(Object presence transitions)
_ _ _ _

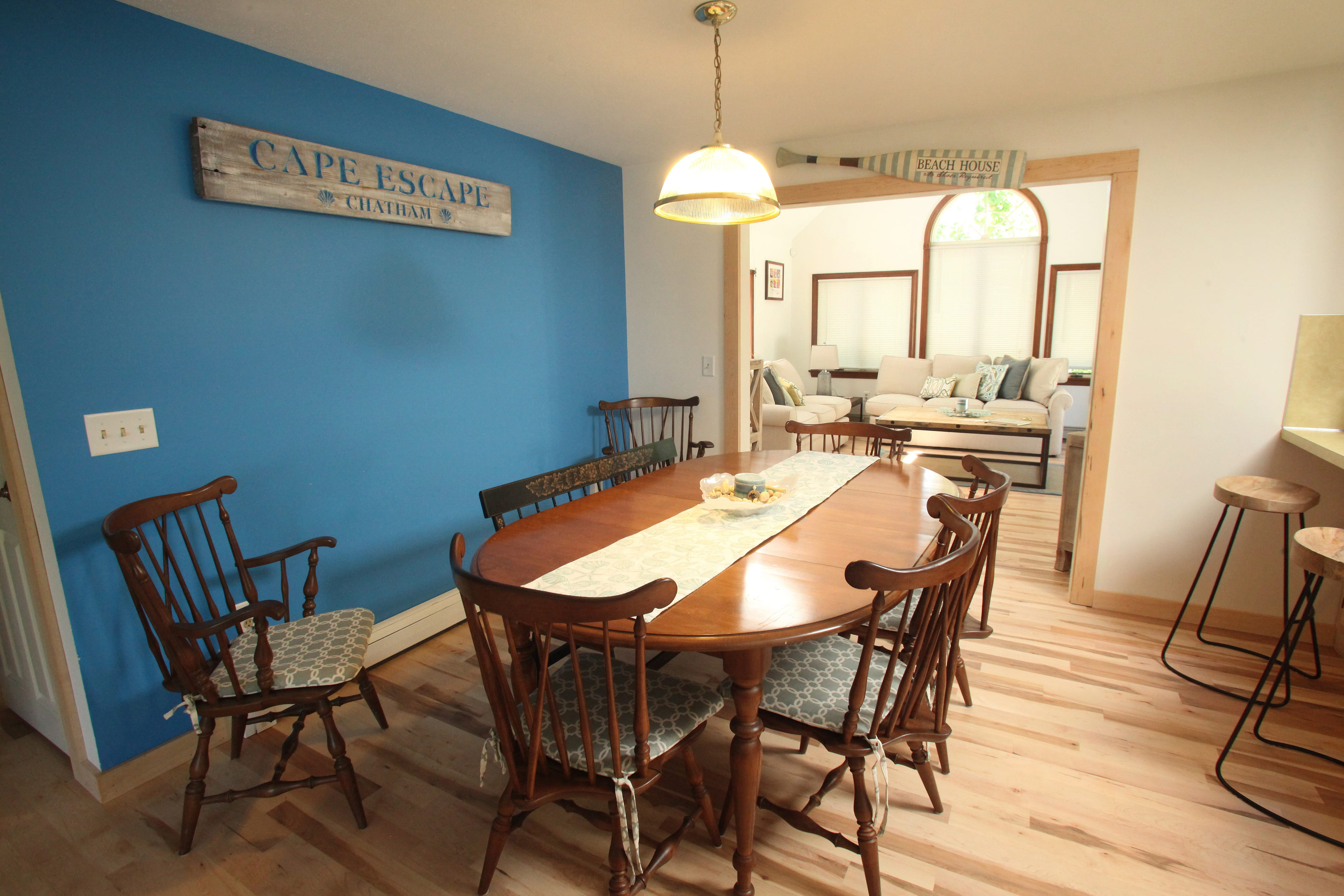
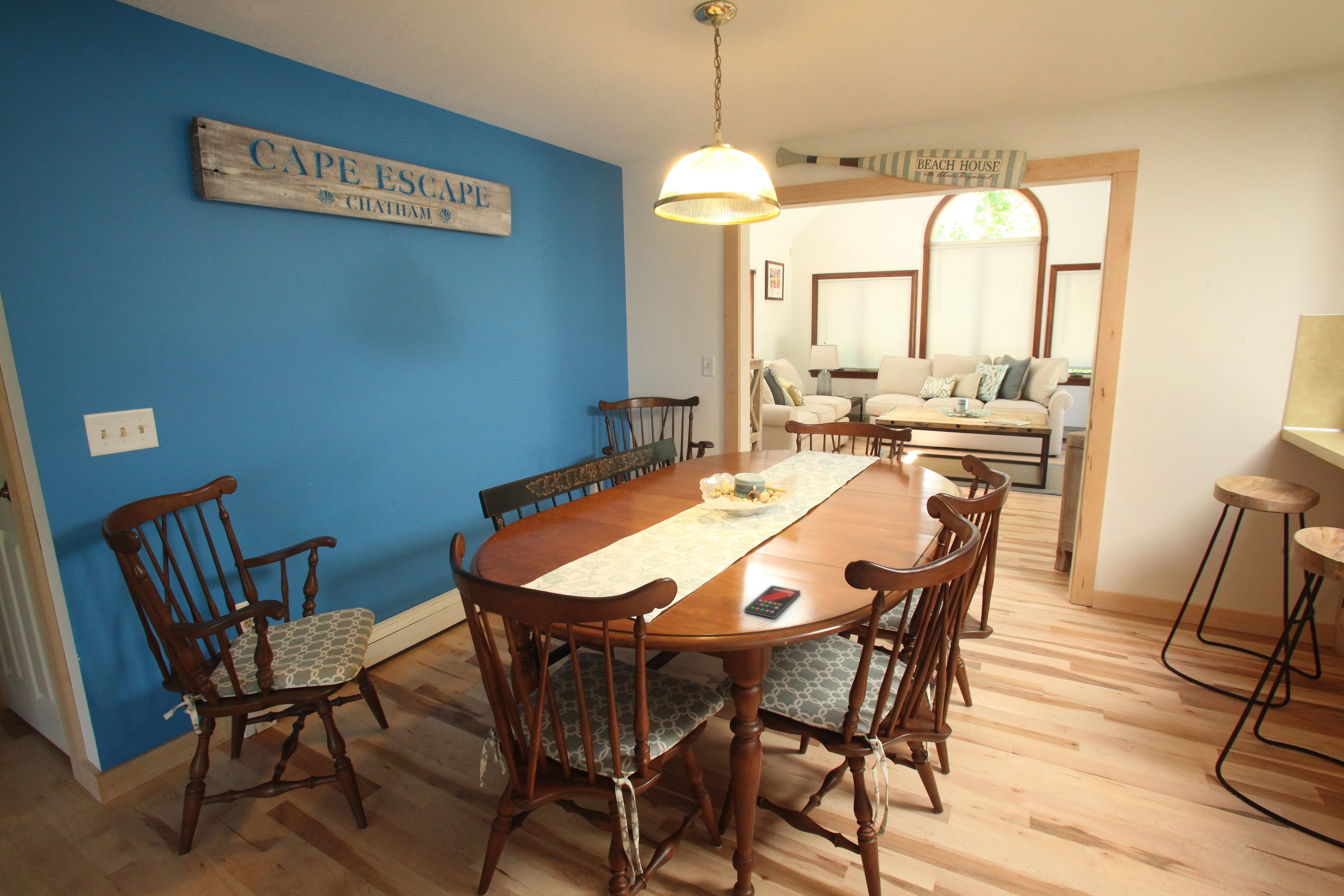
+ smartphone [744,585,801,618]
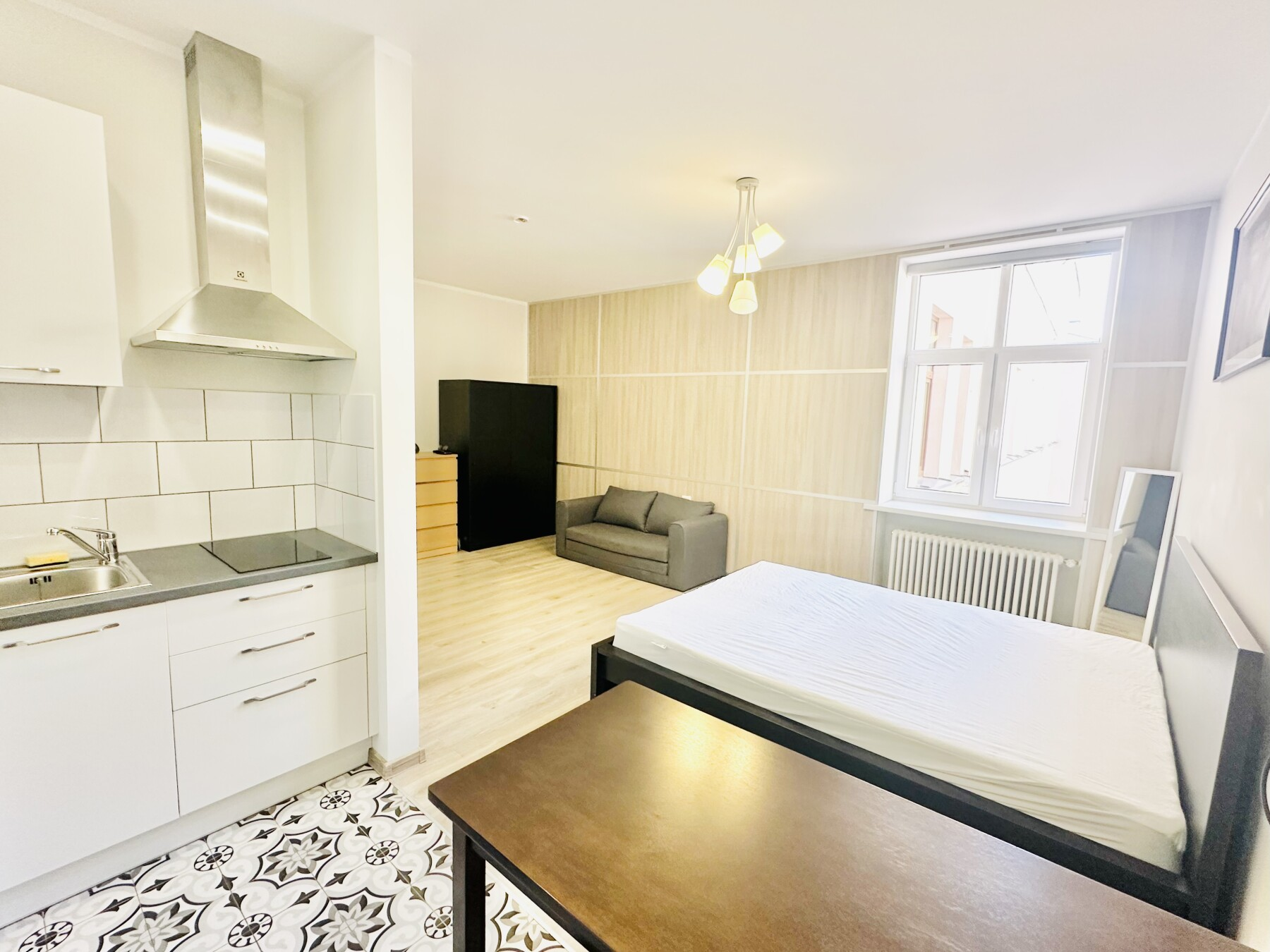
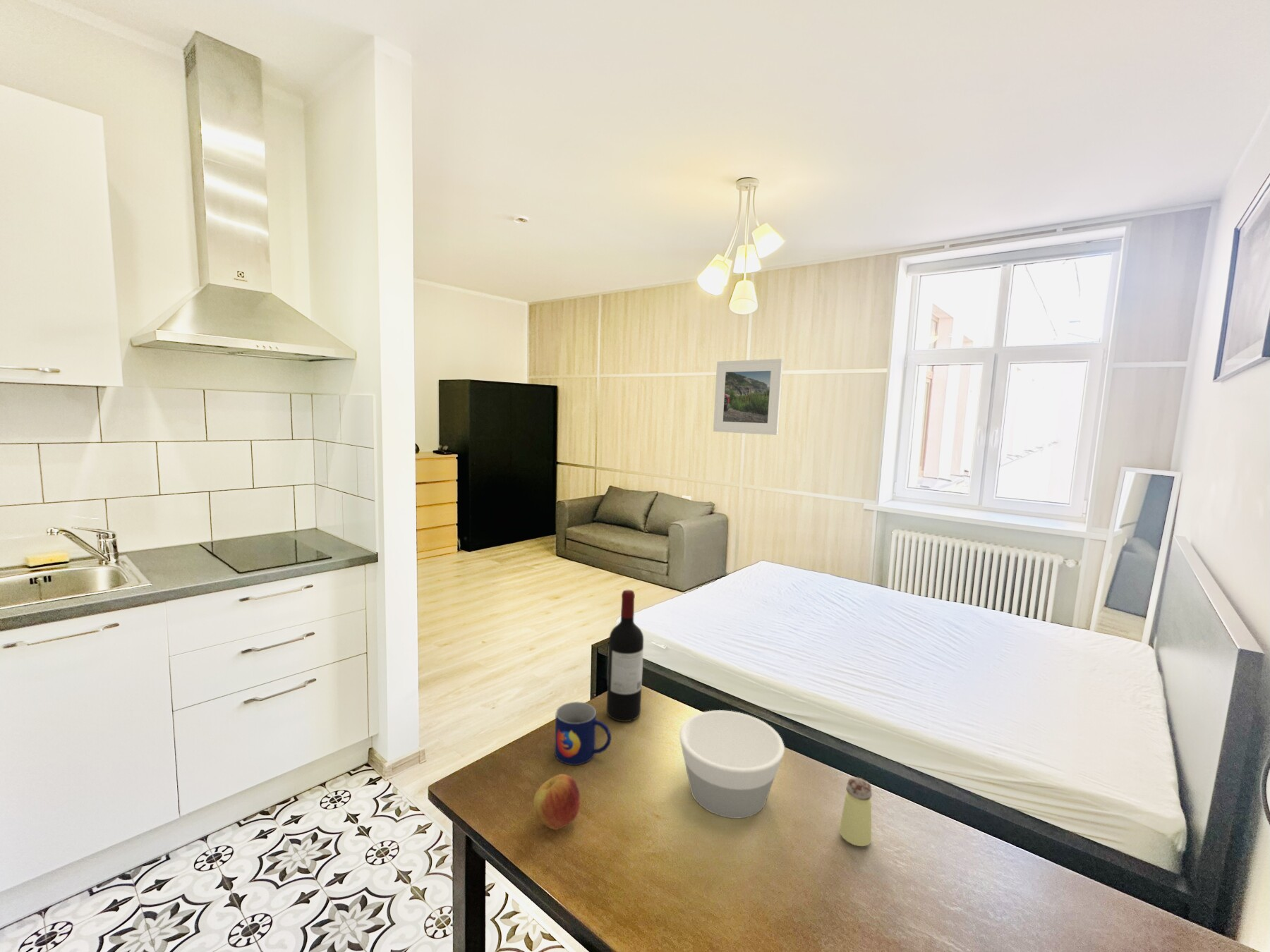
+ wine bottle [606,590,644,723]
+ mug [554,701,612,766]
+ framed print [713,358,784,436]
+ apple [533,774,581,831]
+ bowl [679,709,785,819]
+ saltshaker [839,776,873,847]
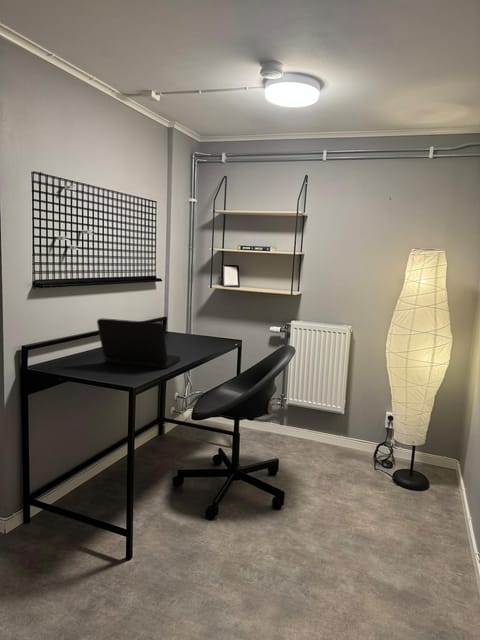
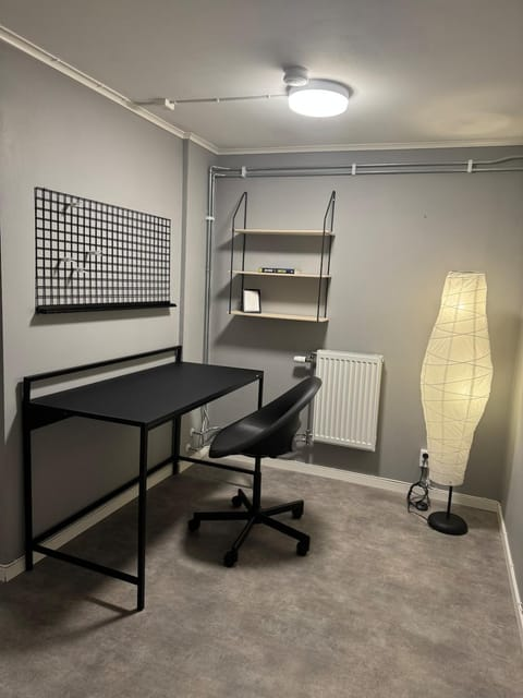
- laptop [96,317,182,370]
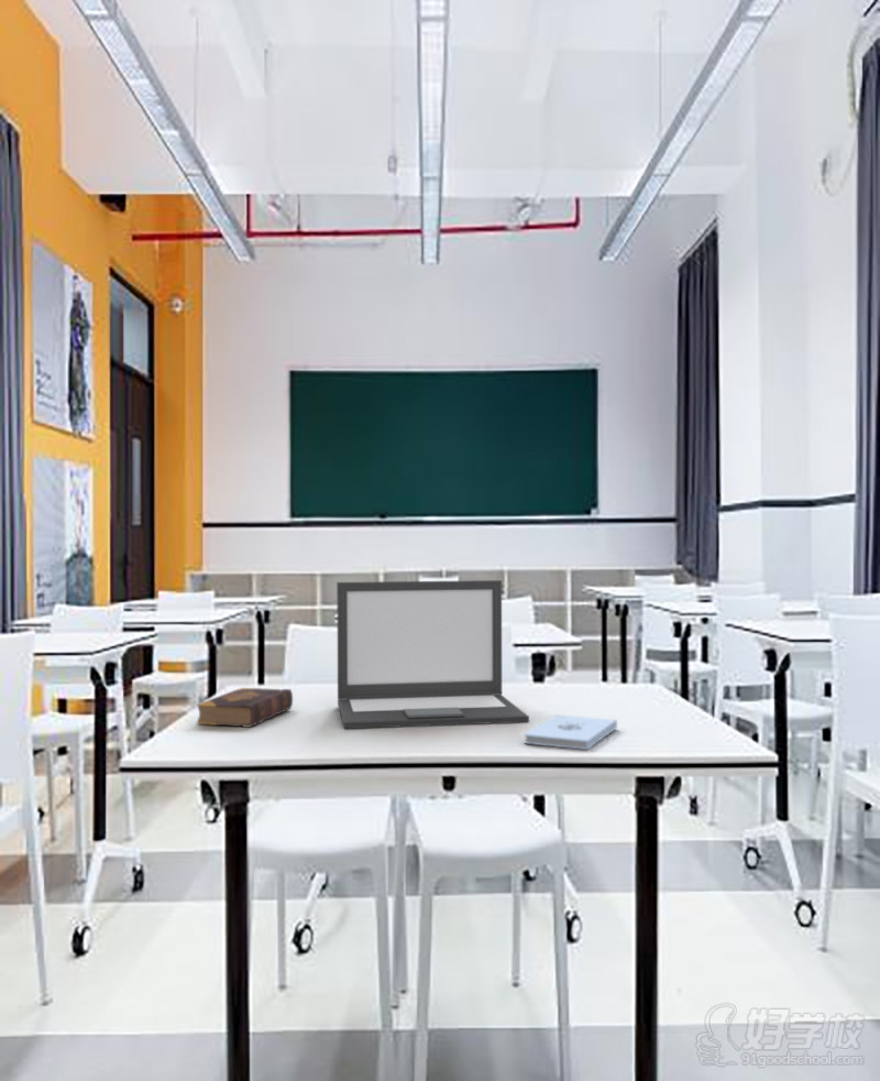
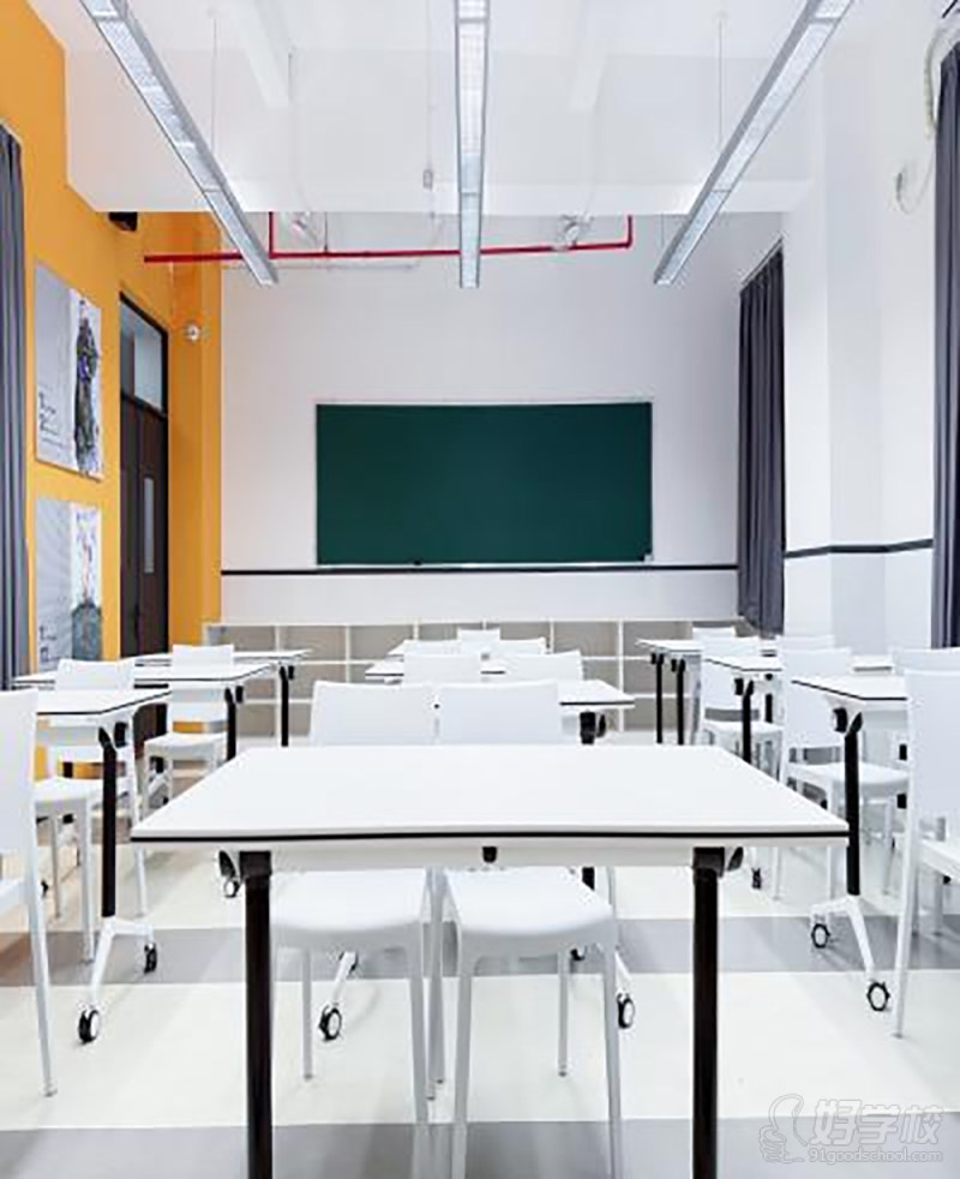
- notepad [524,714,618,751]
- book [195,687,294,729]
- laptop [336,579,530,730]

_ _ _ _

> [ABOUT THIS TASK] All entries must be output unchanged, with every picture omitted.

> [RESULT FOR THIS EXERCISE]
+ smartphone [744,585,801,618]
+ wine bottle [606,590,644,723]
+ mug [554,701,612,766]
+ framed print [713,358,784,436]
+ apple [533,774,581,831]
+ bowl [679,709,785,819]
+ saltshaker [839,776,873,847]
- laptop [96,317,182,370]
- notepad [524,714,618,751]
- book [195,687,294,729]
- laptop [336,579,530,730]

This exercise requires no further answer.